## [Your instructions]
Using the listing below, set down exactly the lines starting at the line that contains "219 366 2.96" and ending at the line that contains "402 412 1.87", both included, and no others.

## [Records for this exercise]
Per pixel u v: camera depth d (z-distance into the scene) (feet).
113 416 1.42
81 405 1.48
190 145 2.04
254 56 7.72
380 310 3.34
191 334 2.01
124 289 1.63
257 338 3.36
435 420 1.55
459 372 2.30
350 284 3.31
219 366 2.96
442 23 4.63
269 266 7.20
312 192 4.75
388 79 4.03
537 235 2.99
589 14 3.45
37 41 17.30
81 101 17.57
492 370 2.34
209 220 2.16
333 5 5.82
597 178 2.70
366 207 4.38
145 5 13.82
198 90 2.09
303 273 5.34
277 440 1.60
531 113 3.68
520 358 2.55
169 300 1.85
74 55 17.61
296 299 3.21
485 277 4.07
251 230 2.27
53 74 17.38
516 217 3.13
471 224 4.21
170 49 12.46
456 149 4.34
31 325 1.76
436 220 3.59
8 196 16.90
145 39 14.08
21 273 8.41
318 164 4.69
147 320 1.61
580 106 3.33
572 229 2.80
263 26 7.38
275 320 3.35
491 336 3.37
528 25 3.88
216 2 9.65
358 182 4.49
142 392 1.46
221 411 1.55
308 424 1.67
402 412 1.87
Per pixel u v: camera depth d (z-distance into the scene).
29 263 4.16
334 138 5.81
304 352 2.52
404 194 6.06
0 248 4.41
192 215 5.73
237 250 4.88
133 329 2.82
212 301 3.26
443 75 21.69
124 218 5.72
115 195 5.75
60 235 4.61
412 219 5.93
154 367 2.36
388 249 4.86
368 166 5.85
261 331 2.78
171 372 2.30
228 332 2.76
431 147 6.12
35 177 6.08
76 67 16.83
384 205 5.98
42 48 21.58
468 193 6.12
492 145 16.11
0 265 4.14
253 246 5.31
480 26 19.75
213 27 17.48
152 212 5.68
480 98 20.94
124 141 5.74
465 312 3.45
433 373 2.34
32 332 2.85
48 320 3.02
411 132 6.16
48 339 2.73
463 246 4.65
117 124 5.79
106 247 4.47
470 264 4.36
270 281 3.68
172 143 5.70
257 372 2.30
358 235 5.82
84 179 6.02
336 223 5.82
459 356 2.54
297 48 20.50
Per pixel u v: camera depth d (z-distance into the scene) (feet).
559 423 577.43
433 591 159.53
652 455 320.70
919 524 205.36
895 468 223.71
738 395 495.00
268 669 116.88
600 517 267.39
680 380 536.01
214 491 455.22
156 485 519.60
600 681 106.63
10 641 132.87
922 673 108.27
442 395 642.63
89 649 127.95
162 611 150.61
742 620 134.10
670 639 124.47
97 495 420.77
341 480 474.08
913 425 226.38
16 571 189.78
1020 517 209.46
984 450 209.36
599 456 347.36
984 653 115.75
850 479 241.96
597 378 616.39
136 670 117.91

## [Completed task]
219 366 2.96
442 23 4.63
269 266 7.20
312 192 4.75
388 79 4.03
537 235 2.99
589 14 3.45
37 41 17.30
81 101 17.57
492 370 2.34
209 220 2.16
333 5 5.82
597 178 2.70
366 207 4.38
145 5 13.82
198 90 2.09
303 273 5.34
277 440 1.60
531 113 3.68
520 358 2.55
169 300 1.85
74 55 17.61
296 299 3.21
485 277 4.07
251 230 2.27
53 74 17.38
516 217 3.13
471 224 4.21
170 49 12.46
456 149 4.34
31 325 1.76
436 220 3.59
8 196 16.90
145 39 14.08
21 273 8.41
318 164 4.69
147 320 1.61
580 106 3.33
572 229 2.80
263 26 7.38
275 320 3.35
491 336 3.37
528 25 3.88
216 2 9.65
358 182 4.49
142 392 1.46
221 411 1.55
308 424 1.67
402 412 1.87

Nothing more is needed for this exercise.